China has banned three social media sites – the popular Sina Weibo, ACFUN, and iFeng.com, from streaming video until they are subject to a rigorous government review of their activity. The media involved include live video streaming.

The Chinese communist State Administration of Press, Publication, Radio, Film and Television (SAPPRFT) announced this week that the three sites, in particular, would be forced to cease streaming “audio-visual” content. The move, the agency argued, would “provide a clean and clear Internet space for the wide number of online users” and serve to combat companies who “advocated negative speech.”

Political speech received particular mention as a problematic category of content on social media, according to the Sydney Morning Herald‘s translation of the edict, though all such video appeared prohibited regardless of the kind of content the video is broadcasting. The ban appears to be in effect indefinitely until the sites in question complete a “comprehensive rectification and stop providing video.”

The outlet Quartz notes that live streaming on these websites has become extremely popular in China, both for news content and entertainment, while the Herald and Reuters note that the format had become increasingly common for newsgathering and a “rival to television networks.” Instead of relying on Chinese state-run propaganda outlets, Chinese people could turn to social media for faster, more accurate reports on issues they cared about, which clearly poses a threat to the state.

Just as the ban on video services on these social media sites broke, the Chinese state media outlet People’s Daily advertised a new program on the state-run CCTV’s Finance Channel on “amateur filmmaker” projects, encouraging Chinese people to create films “related to China’s achievements in recent years – for instance, the 4G telecommunications tower installed on a cliff, the Shanghai-Kunming high speed rail that has shortened travel time between the two cities to 10 hours, and artificial intelligence.”

The show appears to be attempting to attract individuals who make films for social media without government oversight with the promise of reaching a larger audience if they use their talents to advance the government’s agenda.

The live stream ban is the latest in a string of increasingly aggressive censorship moves from the communist state. Reuters notes that the government recently shut down sixty “celebrity gossip social media accounts” for violating the nation’s “core socialist values.” The Chinese state outlet Xinhua announced Friday that forty radio and TV commercials had been banned from the airwaves for “violation of state rules.” “Most of the commercials were for healthcare products, and banned for exceeding regulated time limits,” Xinhua reported.

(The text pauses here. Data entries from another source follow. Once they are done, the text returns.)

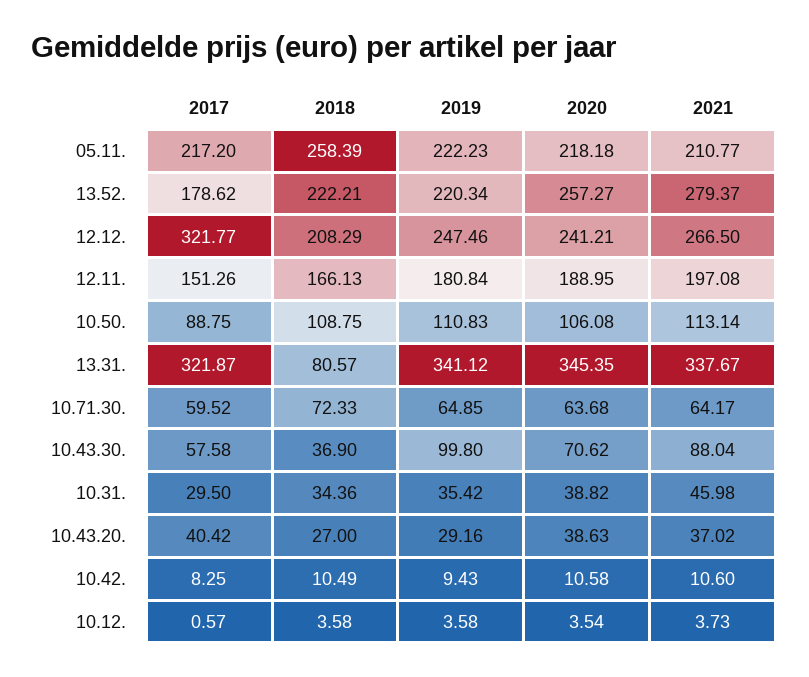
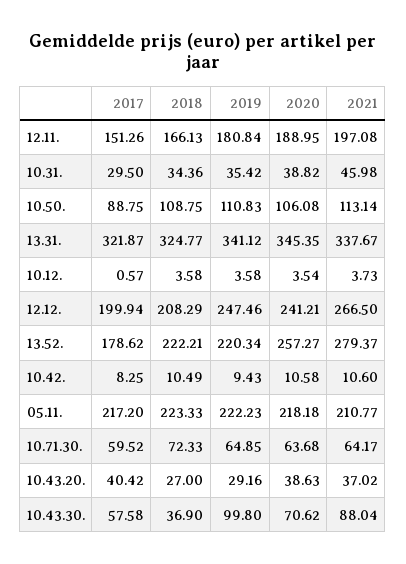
  {
    "2017": {
      "05.11.": 217.2,
      "13.52.": 178.62,
-     "12.12.": 321.77,
+     "12.12.": 199.94,
      "12.11.": 151.26,
      "10.50.": 88.75,
      "13.31.": 321.87,
      "10.71.30.": 59.52,
      "10.43.30.": 57.58,
      "10.31.": 29.5,
      "10.43.20.": 40.42,
      "10.42.": 8.25,
      "10.12.": 0.57
    },
    "2018": {
-     "05.11.": 258.39,
+     "05.11.": 223.33,
      "13.52.": 222.21,
      "12.12.": 208.29,
      "12.11.": 166.13,
      "10.50.": 108.75,
-     "13.31.": 80.57,
+     "13.31.": 324.77,
      "10.71.30.": 72.33,
      "10.43.30.": 36.9,
      "10.31.": 34.36,
      "10.43.20.": 27,
      "10.42.": 10.49,
      "10.12.": 3.58
    },
    "2019": {
      "05.11.": 222.23,
      "13.52.": 220.34,
      "12.12.": 247.46,
      "12.11.": 180.84,
      "10.50.": 110.83,
      "13.31.": 341.12,
      "10.71.30.": 64.85,
      "10.43.30.": 99.8,
      "10.31.": 35.42,
      "10.43.20.": 29.16,
      "10.42.": 9.43,
      "10.12.": 3.58
    },
    "2020": {
      "05.11.": 218.18,
      "13.52.": 257.27,
      "12.12.": 241.21,
      "12.11.": 188.95,
      "10.50.": 106.08,
      "13.31.": 345.35,
      "10.71.30.": 63.68,
      "10.43.30.": 70.62,
      "10.31.": 38.82,
      "10.43.20.": 38.63,
      "10.42.": 10.58,
      "10.12.": 3.54
    },
    "2021": {
      "05.11.": 210.77,
      "13.52.": 279.37,
      "12.12.": 266.5,
      "12.11.": 197.08,
      "10.50.": 113.14,
      "13.31.": 337.67,
      "10.71.30.": 64.17,
      "10.43.30.": 88.04,
      "10.31.": 45.98,
      "10.43.20.": 37.02,
      "10.42.": 10.6,
      "10.12.": 3.73
    }
  }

This type of censorship has grown in the Xi Jinping era, from banning all Korean entertainment in protest of South Korea’s deal to install an American missile defense system to increasing the nation’s demands on Hollywood movies to conform with socialist values.

Last year, China banned an extensive and dizzyingly diverse list of topics from television altogether, including sex, witchcraft, time travel, “teenage romantic relationship,” smoking, “reincarnation,” and “unhappy marriages.” Months before handing down that ban, the Chinese government published a list of 120 pop songs it had decreed illegal due to their propensity to “harm social morality.” Among these were songs about beautiful Taiwanese women, suicide, and overt sexual activity.